翌日―リヨリサイド
第一回戦の後、リヨリはニーリとゾートの見舞いと勝利報告のためダンジョンに来た。
二人はゾートの腕の傷が癒えるまで三階層、四階層の見回りや管理をすることになったらしい。
ダンジョンクローラーとしての普段の稼ぎに比べれば小遣い程度だが、仕事が途切れて収入ゼロになるよりはマシだ。
また、負傷した経験や危険への対処法を、経験の浅い後輩達に伝えるのも大事な仕事だ。
負傷したベテランがたまに浅層に来ることで、ダンジョンクローラーの教育が成り立っている。
リヨリも含めた三人で、ダンジョンの詰所でお茶をする。ゾートは軽口混じりに、ニーリは表情を変えずに勝利のお祝いを言ってくれた。
リヨリは一見適当にあしらってるようにも見える二人の態度に、お祝いの意思を感じた。そして二回戦のことを伝える。
「……ミミックね」
「うん、作ったことなくて。でも、市場にはなくて、専門の店に行かないといけないって言われたんだ」
リヨリは朝早くのことを思い出す。
市場の店主から店のある通りは聞いたが、リヨリは店と市場と王宮広場以外の場所をほとんど知らなかった。
忙しそうに働いている店主達に地図を求めることもできず、先にダンジョンに来たのだ。
「そうだな、アレは面倒だからなぁ。市場には卸さず、専門の業者に任せるんだ」
「専門店の場所は聞いたんだけど、よく分かんなくてさ。教えてもらっても良いかな?」
「教えるのは問題ないけど……」
ニーリは言いつつ立ち上がり、詰所の奥にいた老人に話を聞き戻ってくる。
「……今日明日はミミック班休みだって。明日まで新しいのは入らないからある分だけだし、もしかしたら行く頃には売り切れてるかも」
「次の試合は明々後日か?じゃあ、明後日の昼頃行けばちょうど新鮮なのが食えるぞ」
「ミミックは日持ちしないからね。大会に合わせて捕獲すると思う」
座り直したニーリは、リヨリをじっと見つめる。
透き通った瞳はリヨリの全てを見透かすようで、リヨリは尻の座りが悪くなった。
「見たところ疲れが溜まってる、少し休んだ方が良いよ。疲労を抱えたままの戦いは事故の元だし」
「え……う、うん」
リヨリはニーリを見返す、たしかに予選、一回戦とダンジョンと料理勝負の繰り返しで疲れは溜まっていたのだ。

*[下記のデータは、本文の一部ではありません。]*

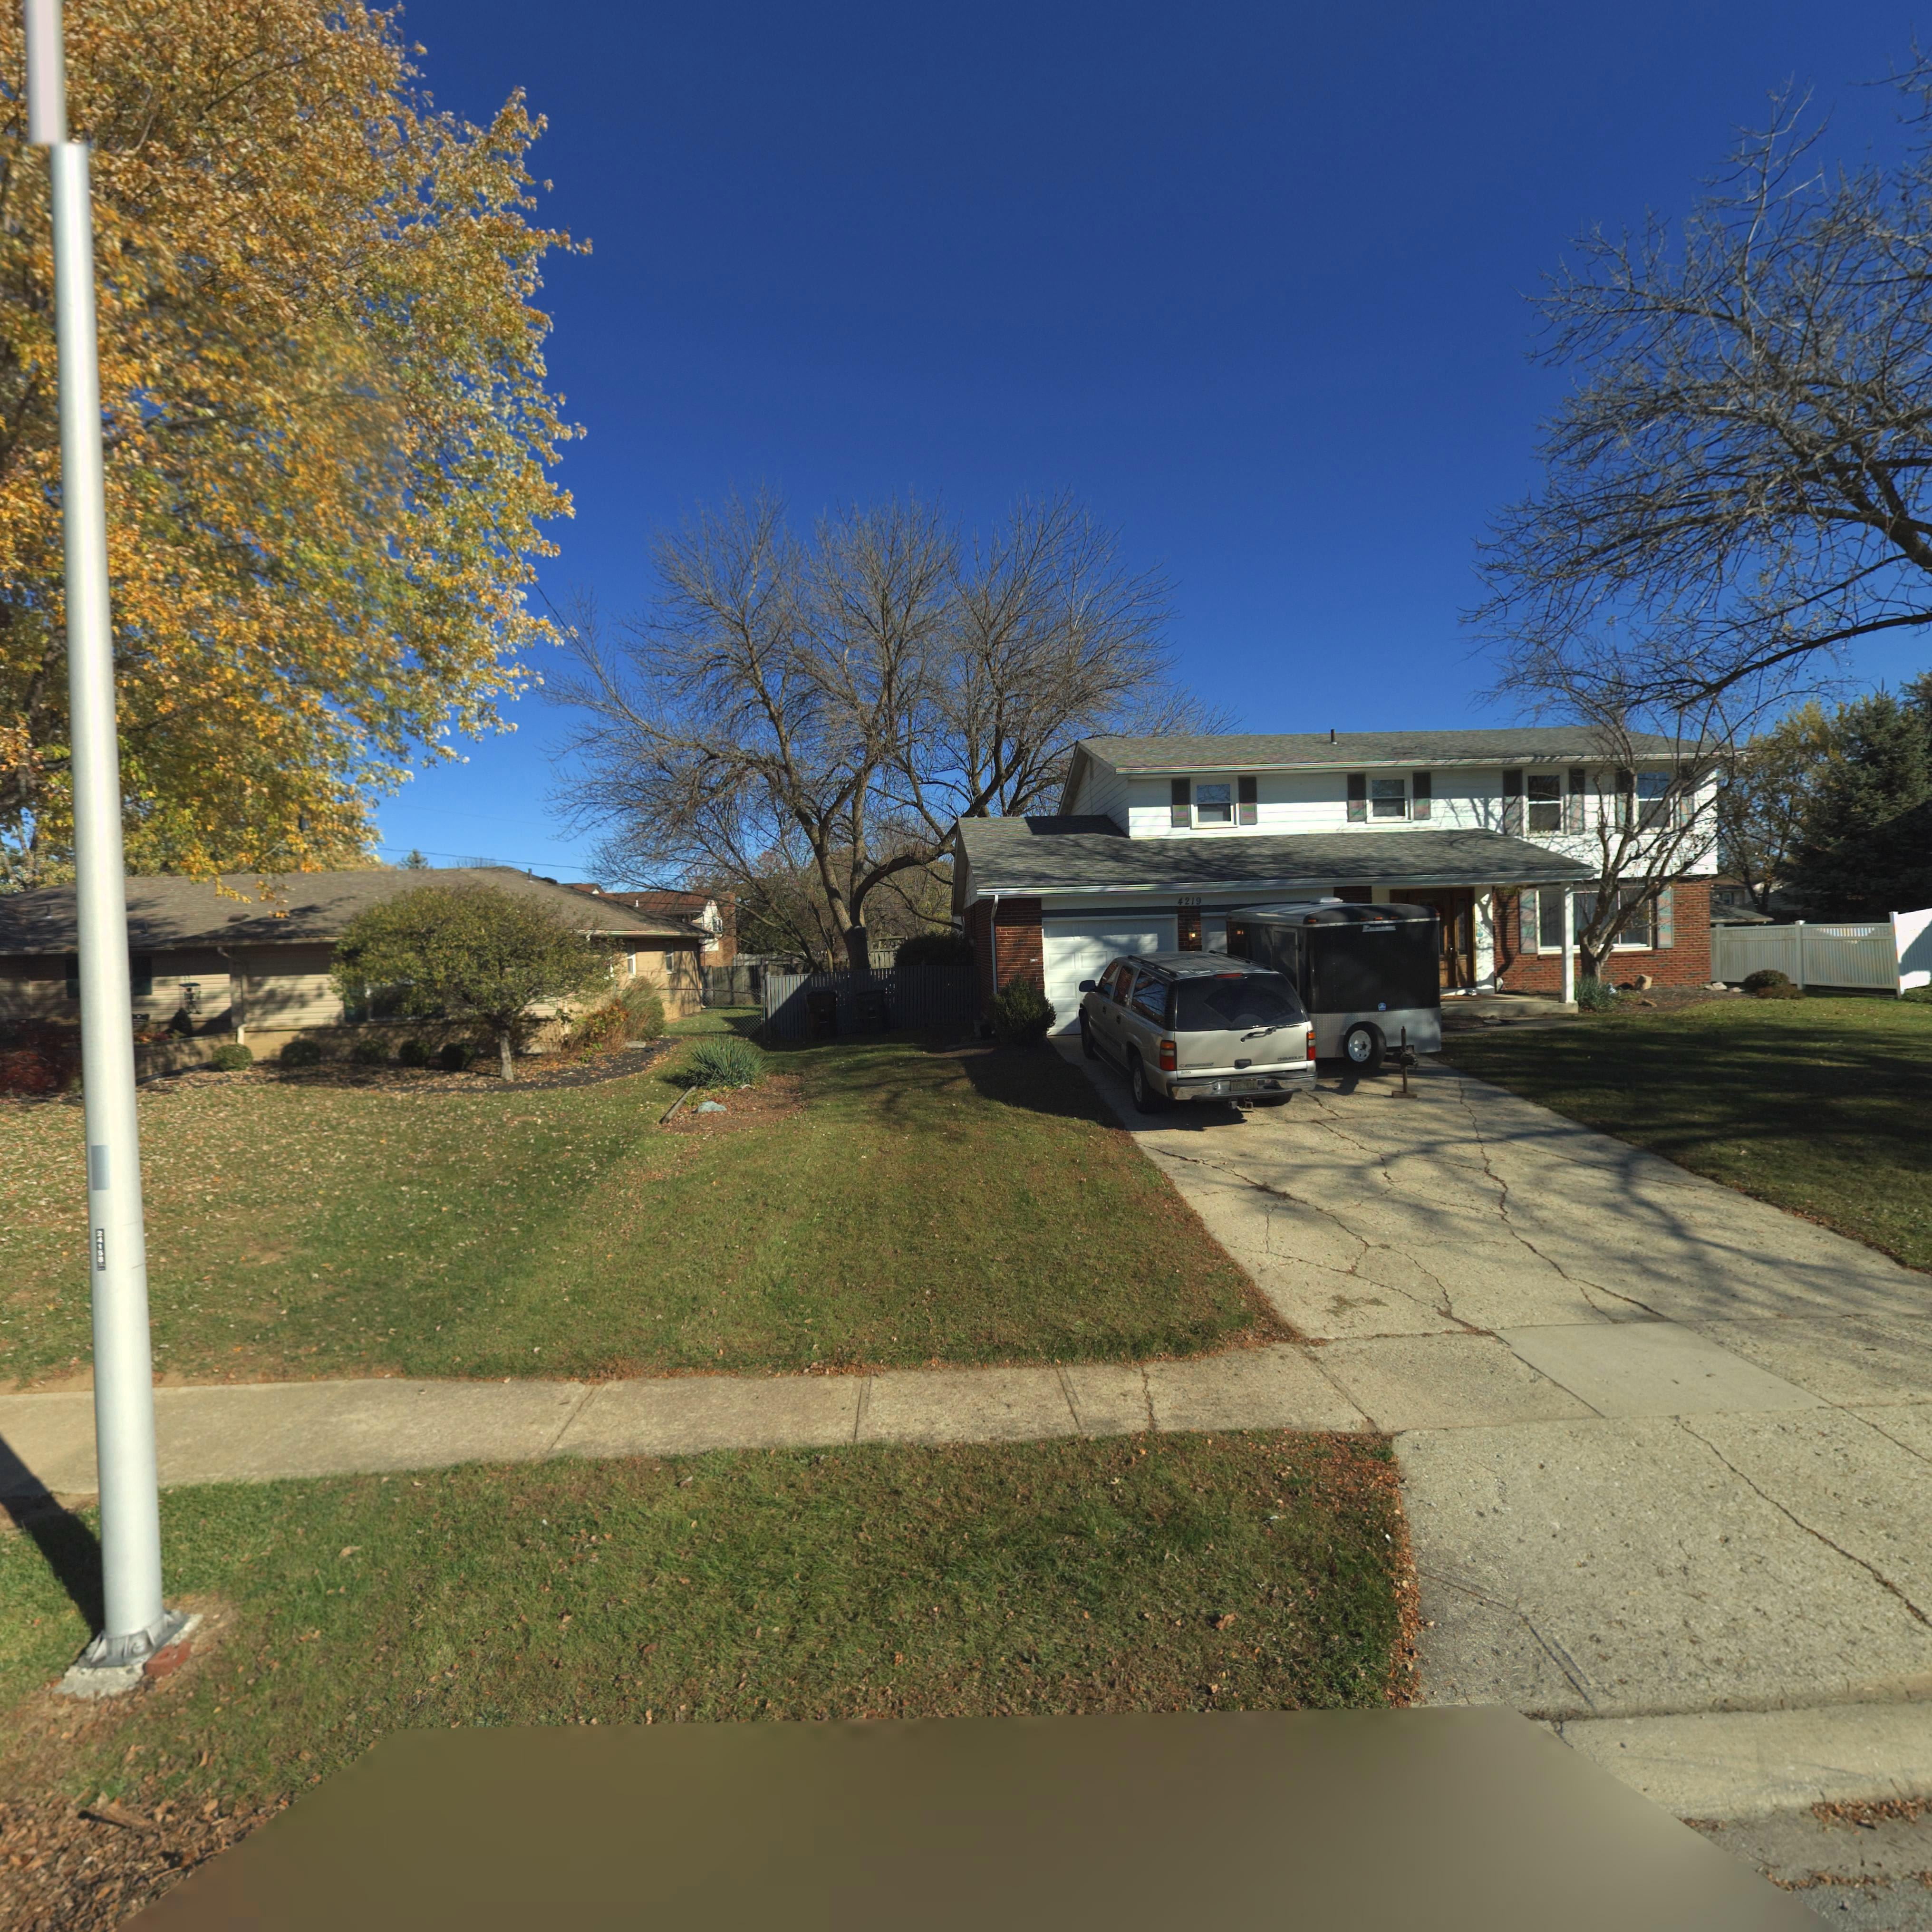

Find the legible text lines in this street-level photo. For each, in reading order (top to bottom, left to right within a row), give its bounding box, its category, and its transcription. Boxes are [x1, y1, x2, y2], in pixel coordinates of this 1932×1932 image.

[1176, 896, 1202, 907] StreetNumber: 4219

そんなこと気にしてはいられないと奮いたせてはいたが、今の言葉で疲労が一気に顔を出す感じがした。
「ひゅう、姉貴が人の心配するなんて珍しい」
「……うるさいな」
弟の軽口にニーリはそっぽを向く。ゾートが姉貴と呼ぶ時は、全て姉を茶化している時だ。
翌々日、ニーリの言いつけ通りしっかりと休み、リフレッシュしたリヨリはミミック専門店に着いた。
吉仲が行った店とは違い、こちらは加工が専門で隣の料理屋で出している。
ダンジョンの解体場と、工房が合わさったような作業場だった。
大小様々な箱が並ぶ、宝石のような流麗な箱はなく、こちらはいかにも頑丈そうな箱ばかりだ。
「いらっしゃい、……おや君はリヨリちゃんだったね。ミミックを見にきたのかい?」
店先で箱に金具を付けていた白髭を生やした老紳士は、にこやかにリヨリに話しかけた。
「……え?どうして私の名前を?」
「ハハハ、都で魔物料理を生業にしている人間で、かのカルレラ料理大会を知らない者はいないよ。お目当てはそれだろう?」
老紳士は、複数個の解体前のミミックを指差す。
大会用のミミックの選出は終わり、それ以外のミミックを加工する所だ。
「しかし運が良いね。料理人が来たら見せてほしいとは言われてたけど、昨日一昨日とちょうど入ってこないタイミングでね。他に見れた人は少ないんじゃないかな」
老紳士の言葉に、リヨリは心の中でニーリとゾートに感謝をした。